3. Seek assistance and support from empowering and understanding sources. We all need communities and individuals that support us in our growth and transformation. On occasion, those closest to us may be "threatened" by our behavior change when we change the "familiar" patterns of relating to them. This is important to notice and to also be able to speak about in the circles that do support our continuing maturation. Support and ongoing community connection with like-minded individuals is essential.

4. A vibrant prayer and meditation practice is also essential in our spiritual journey. Consistency, even if it is 5 minutes of quiet meditation a day, is important in this spiritual journey. As we spend time nourishing our relationship/s with our Spiritual Source, we develop a trusting, wise connectedness that is our foundation for all that we express in the world as we live out our Divine Purpose and Passion.

Blessings in your journey,

Sally




Wednesday, June 2, 2010

Character Defects.....

I am always curious about the origin of words. I looked up the word, "defect" and it lead me to the word "fail" which then led me to the word "deceive." When we speak about "character defects" in our 12 step or personal growth work, I can see how a "defect" would be a way to "deceive" either myself or someone else. My character defects are a defense, a way to protect myself and a survival behavior. For me, becoming willing and ready to have my character defects removed can be a momentous and frightening occurrence. My character defects and behaviors are there as a protection, a shield and placed there initially for good reason. Learning to surrender them and welcome another way of being in the world and in relationships with others, is an act of great courage and faith. I want to have compassion for myself during this transition and bring a kind heart and understanding mind.

As I approach an honest awareness of my own character defects, it makes sense that I would need to have a strong and vibrant spiritual connection as well. Letting go of defenses and protective ways of surviving and navigating relationships leaves us open to being hurt, to being vulnerable to the unknowns of human interactions. In order to be willing to release my familiar and comfortable ways of protecting myself, I must be willing to explore unfamiliar and uncomfortable ways being vulnerable to the risk of human connection.

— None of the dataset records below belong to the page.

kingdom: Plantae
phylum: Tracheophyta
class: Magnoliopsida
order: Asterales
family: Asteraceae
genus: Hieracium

Here are some behaviors and practices for embracing and releasing our character defects:

1. Spend time deepening a spiritual connection with a Higher Power. This relationship will be a great comfort and support as we let go of the familiar ways of being and venture out into the vibrancy of a new way of being. This relationship with a Higher Power will provide the security to risk and do relationships differently.

2. Allow yourself the human experience of making mistakes, of feeling frightened and of moving slowly. Letting go of old behaviors is a courageous act. See it as such. Acknowledge your smallest victories and be forgiving in your set-backs.

3. Share your experiences, your fears, your victories and challenges with others on the journey who are able to meet you with understanding and witness you with great compassion. Trust your intuition around choosing trustworthy people.

4. Trust the process and keep your heart open. Life is full of hurt, especially when we risk new behaviors. Allowing ourselves to step into the unknown and embracing the mystery of life opens to the possibility of miracles and a deeper connection to self and others.

Thank you for your great courage on this journey. Together we can venture into the unknown with great holding and care.